Today is the day. It’s finally here after your week of preparation. Here we go with the first four steps to a wardrobe audit.
1 – First and foremost make sure you have the time, and either do it alone or get a friend to help out. Kids may need to be removed from the house for the day otherwise you may be constantly interrupted. Shut the bedroom door, take a deep breath, and open up the closet and drawers.
2 – As you remove each article, examine it. Thoroughly! Is it stained, dirty, stretched? You can see straight off if something isn’t looking good, so seriously question if it’s a piece you still want, will ever wear again, or you’re simply over it.

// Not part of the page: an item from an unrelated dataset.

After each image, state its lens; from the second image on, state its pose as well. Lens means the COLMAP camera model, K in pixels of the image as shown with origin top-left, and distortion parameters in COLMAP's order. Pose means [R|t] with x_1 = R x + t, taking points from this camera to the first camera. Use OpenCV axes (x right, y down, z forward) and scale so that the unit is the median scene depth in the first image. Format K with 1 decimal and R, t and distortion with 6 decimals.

3 – Make different piles, ‘keep, maybe, rags, and giveaway’. The ‘keep’ pile is easy, as is the ‘rag’ pile. These usually consist of tshirts or tops of cotton material that are no longer wearable with holes or stains and can be used for cleaning down bathrooms, dirt, grease, or even the dog, as they absorb well, so have a big box or bag handy for throwing them all into while you go. The ‘giveaway’ pile are pieces that are still in good condition but you just don’t want, regardless of whether they fit or not, so they can either go to a charity store or be sold, and sadly, there will be some pieces you spent a lot of money on that you just don’t like anymore. Don’t feel guilty; sell it on eBay or to a friend. The ‘maybe’ pile is the pile you just aren’t sure about… yet.

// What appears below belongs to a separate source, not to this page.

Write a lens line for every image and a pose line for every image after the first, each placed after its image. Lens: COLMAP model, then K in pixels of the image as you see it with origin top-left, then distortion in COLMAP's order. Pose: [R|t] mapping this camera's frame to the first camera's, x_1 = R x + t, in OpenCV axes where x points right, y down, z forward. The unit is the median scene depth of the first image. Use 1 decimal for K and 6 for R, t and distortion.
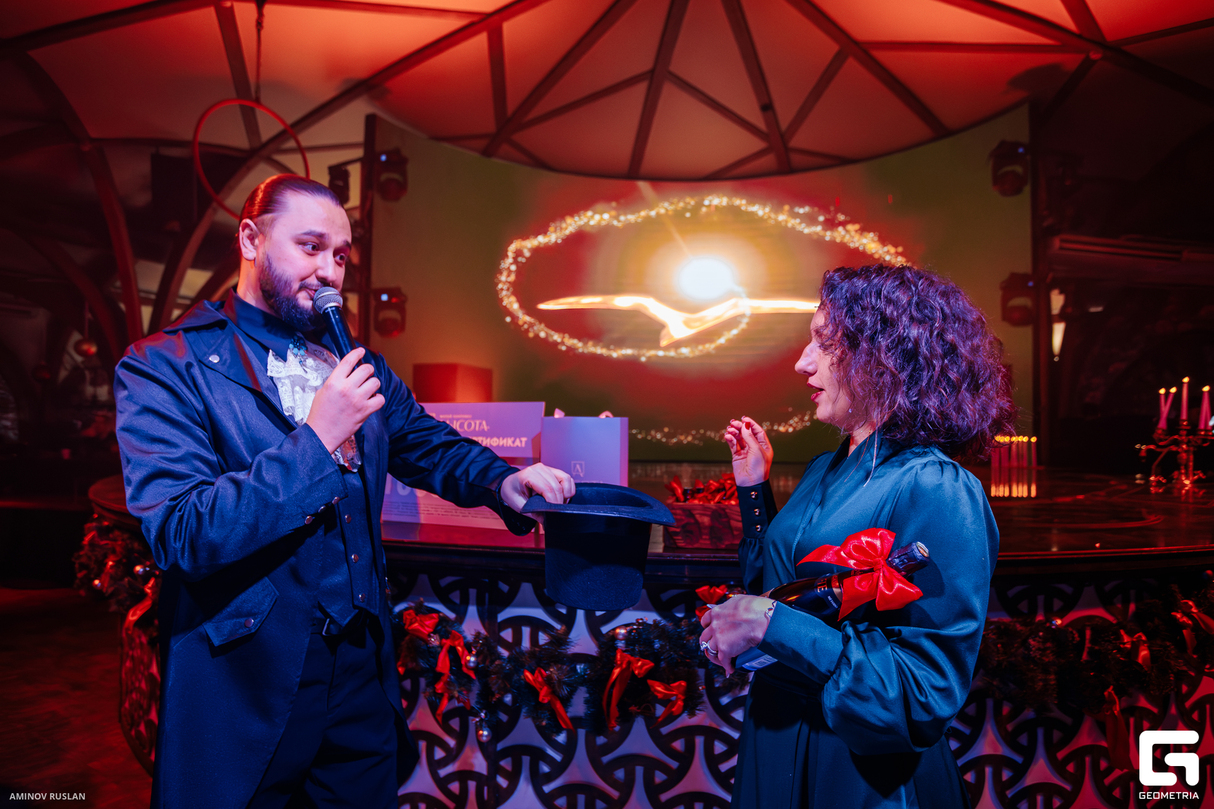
lens RADIAL K [[725.4, 0, 610.9], [0, 725.4, 406.5], [0, 0, 1]] dist [-0.038680, 0.025673]
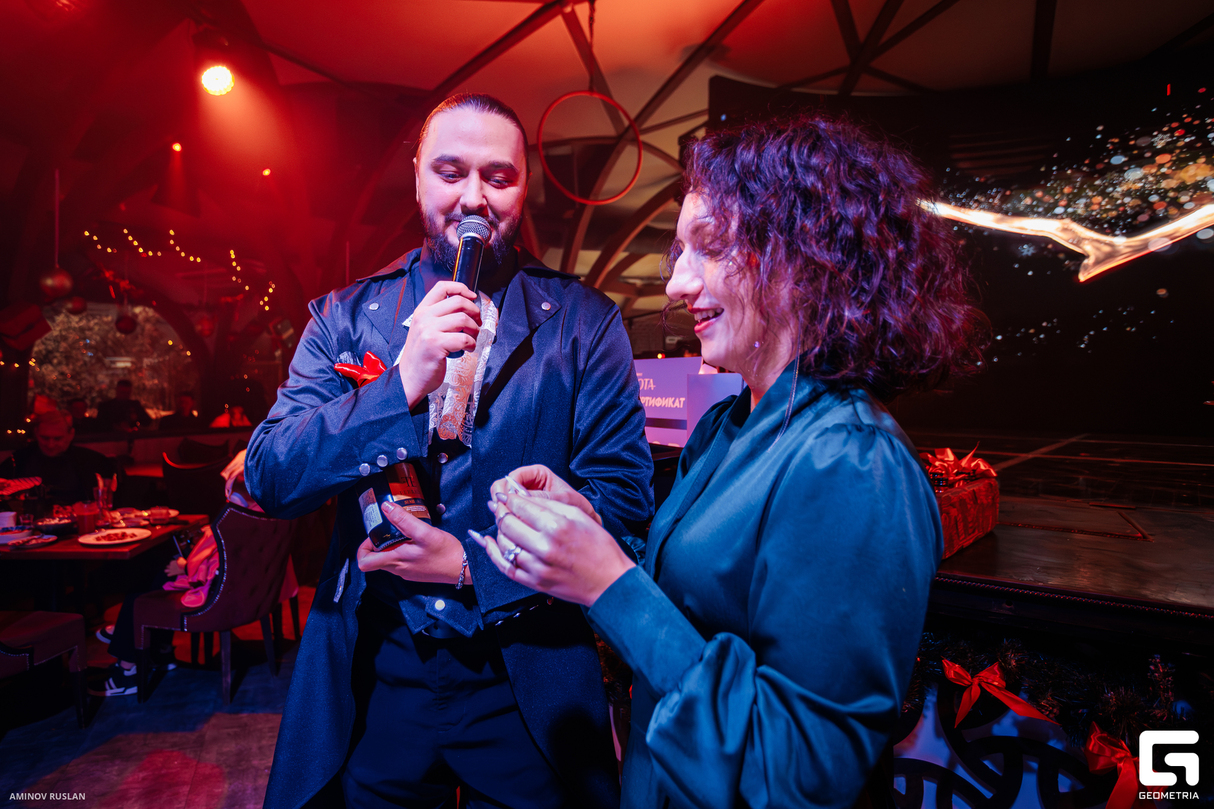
lens RADIAL K [[725.4, 0, 577.7], [0, 725.4, 370.9], [0, 0, 1]] dist [-0.038680, 0.025673]
pose [[0.815235, -0.013928, -0.578962, 0.297354], [0.015961, 0.999871, -0.001579, 0.010004], [0.578910, -0.007953, 0.815353, 0.219624]]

4 – Once you’ve finished, try on what is left from the ‘keep’ and ‘maybe’ piles, because now is the time to cut and cull and be even more brutal. The only way you will find out if something still suits you is to put it on and have a look. If you’re doing this by yourself, take photos of yourself in the mirror if you have one, or get your friend to do it. We don’t see ourselves in the mirror the same way we see ourselves in a picture. Is the piece too tight, too short, too long, or too garish? If the answer is yes throw it out. If you’re still unsure ask yourself this, “if I met ‘insert celebrity name here’ while wearing this outfit, would I be embarrassed?’ or “would I really want to be caught dead in this?” If the answer is yes, throw it out. If it’s too tight (and you want to lose or are in the process of losing weight) ask yourself, ‘will I wear this when I lose weight?’ If the answer is yes, keep it, if not, get rid of it. You also need to ask whether the piece works with others in your closet. You can get extra mileage from wearing pieces in multiple ways.
Letting go of clothes shouldn’t be hard. That’s why I have a ‘maybe’ pile and then really think about it when I decide whether it stays or goes. Is there sentimental value to the piece? Can you get rid of it if there is? Why are you hanging on to it? I have a small suitcase full of clothes which I just don’t want to get rid of because I’ve gained weight. They are really nice clothes and I’m determined to lose enough weight to fit back into them, so I kept them. I also have no problem getting rid of other pieces that I’ve either grown out of emotionally, or just don’t want anymore. So if you have a pile you just cannot let go of, find alternate storage, like a suitcase, for them until you’re ready.
Now that you’ve cut and culled and have smaller piles on the bed, bag up those for the op shop or for selling, put the rags in the laundry for later usage then take a break and get some fresh air for a few minutes. Breathe in and out and feel the weight lift off your shoulders that you’re letting go of stuff you no longer need or want.